Nesse sentido, é difícil imaginar uma comunidade para quem a cultura da noite seja tão central quanto a LGBTQIA+. Bares, boates, palcos, baladas, territórios de pegação e de dança se tornaram não só entretenimento e diversão, mas um locus de descoberta, afirmação e orgulho. Do confinamento em inferninhos escondidos em guetos escuros e mal falados produziu-se um ethos queer de contestação e uma radicalidade criativa que se expressou pelas mais distintas linguagens.
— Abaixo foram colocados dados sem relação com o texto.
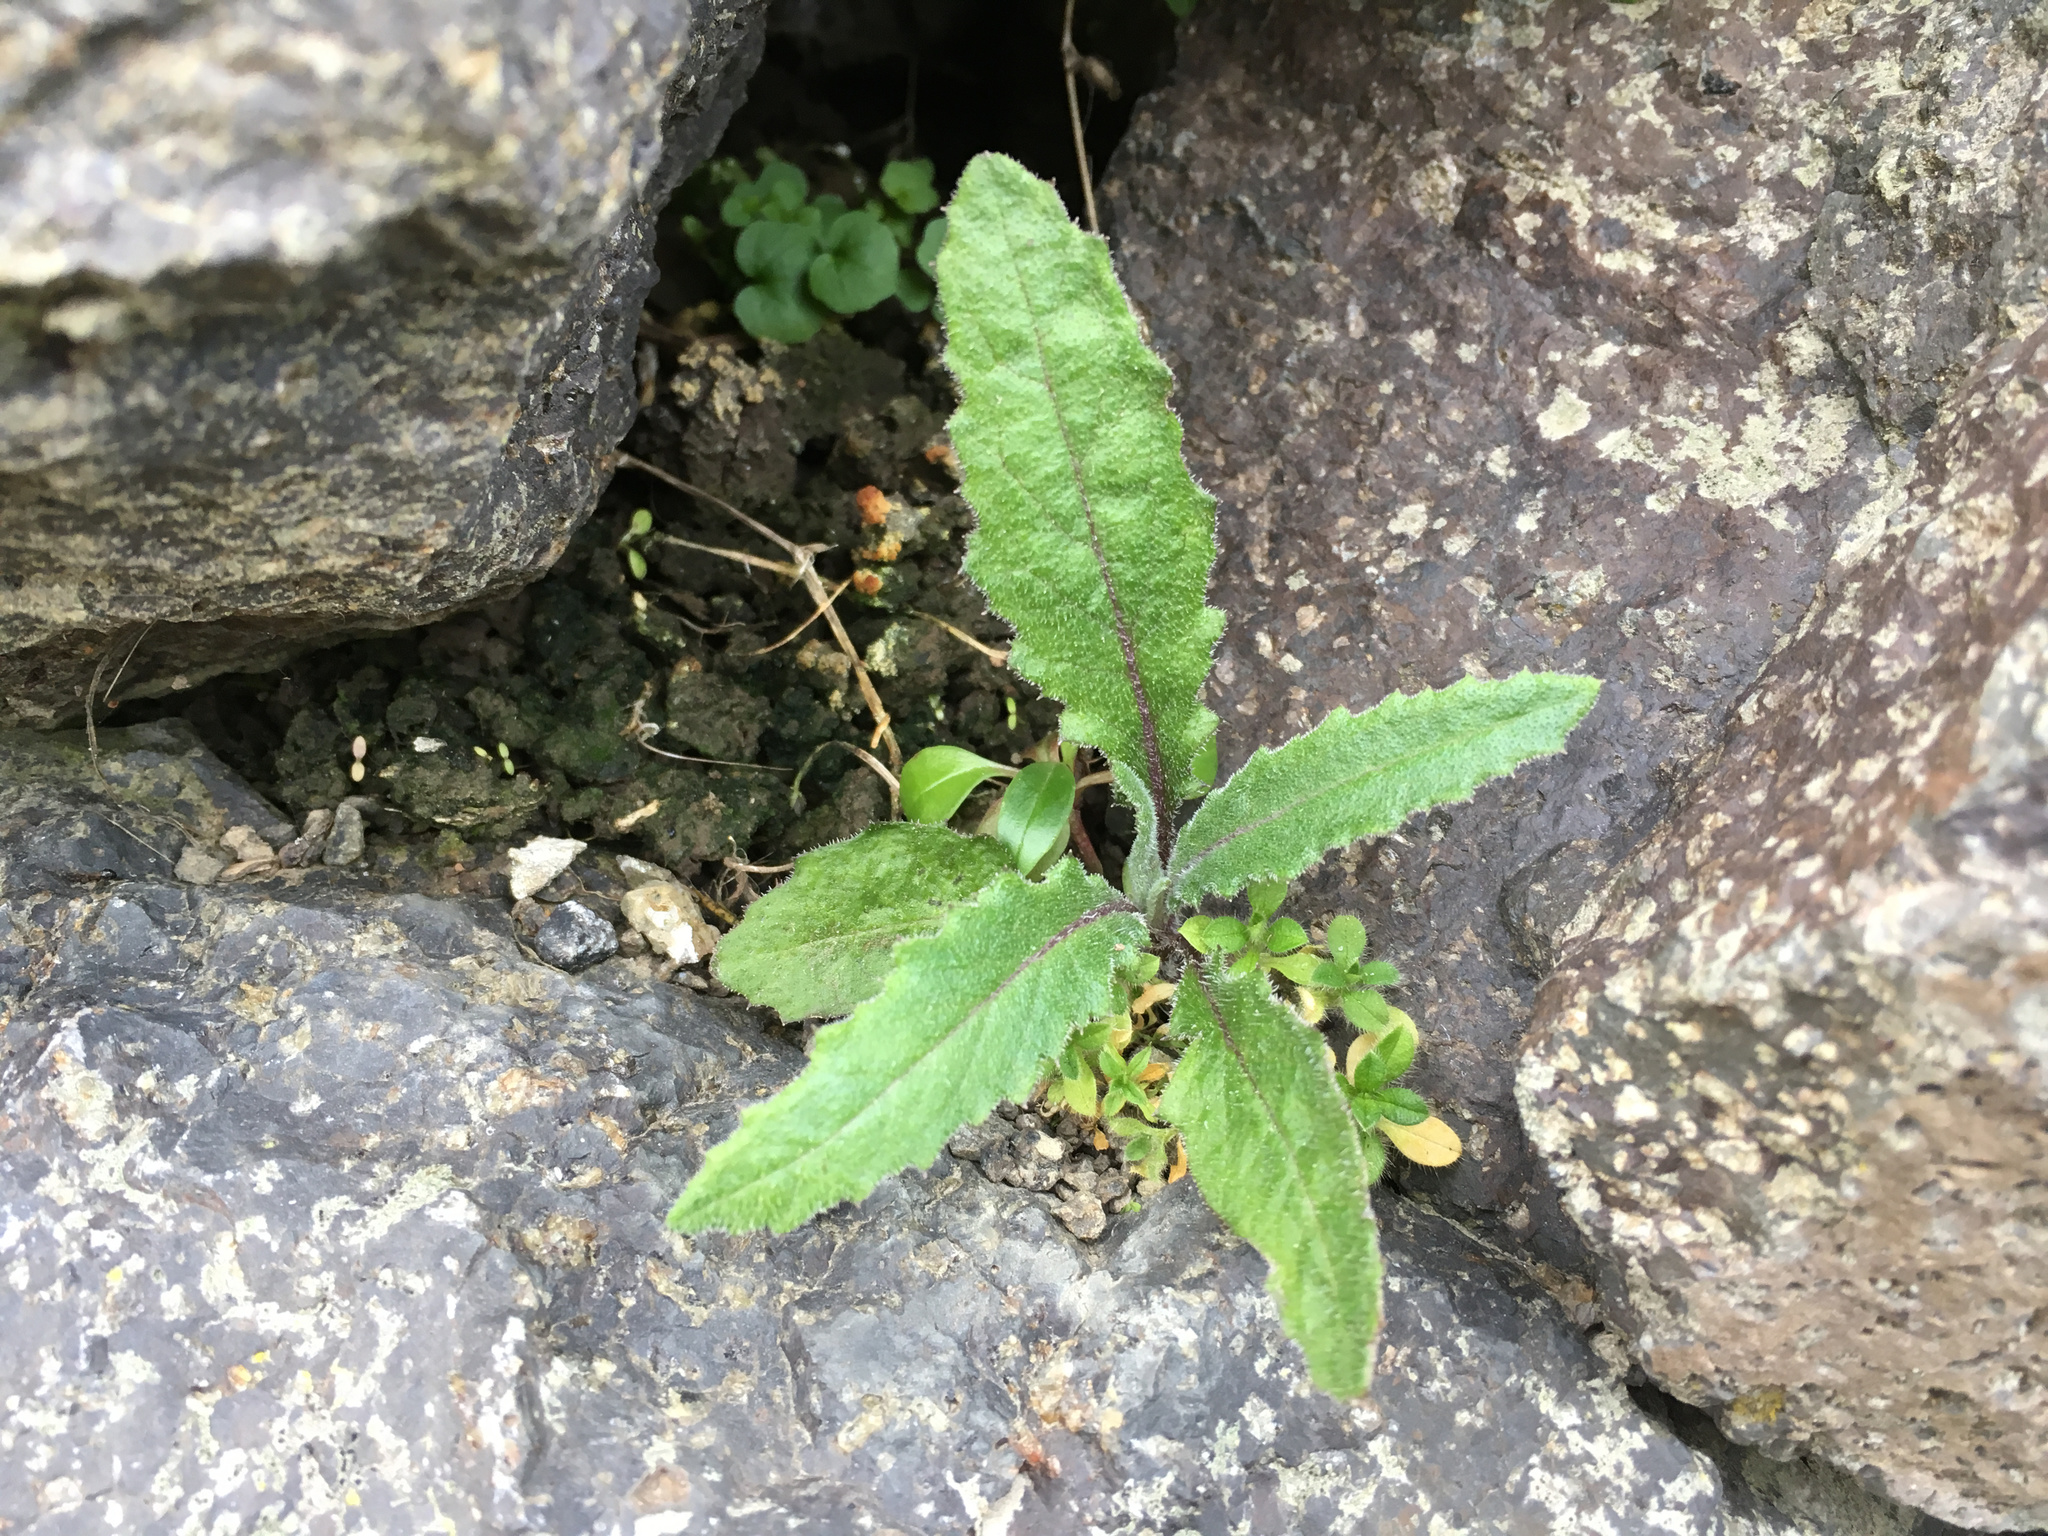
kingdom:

O meme atual “amo os gays, LGBT povo animado” parece, nesse caso, fazer todo o sentido. Privados de conviver em espaços públicos mais amplos da sociedade, essas pessoas tiveram de buscar e construir territórios alternativos e semipúblicos de sociabilidade.
Trajetórias cruzadas
Dois livros recentemente lançados são registros históricos preciosos desse fenômeno em nosso país. Ambos mostram que não nos faltaram, em tipos e variedades singularmente brasileiras, exemplos de Stonewalls em diversas cidades. Babado forte (Ubu), de Erika Palomino, e Bate-estaca (Veneta), de Camilo Rocha, são dois títulos que se aproximam não só pelas trajetórias dos autores que se cruzaram em diversos momentos, mas pelo esforço comum de documentar, analisar e divulgar a cultura da noite.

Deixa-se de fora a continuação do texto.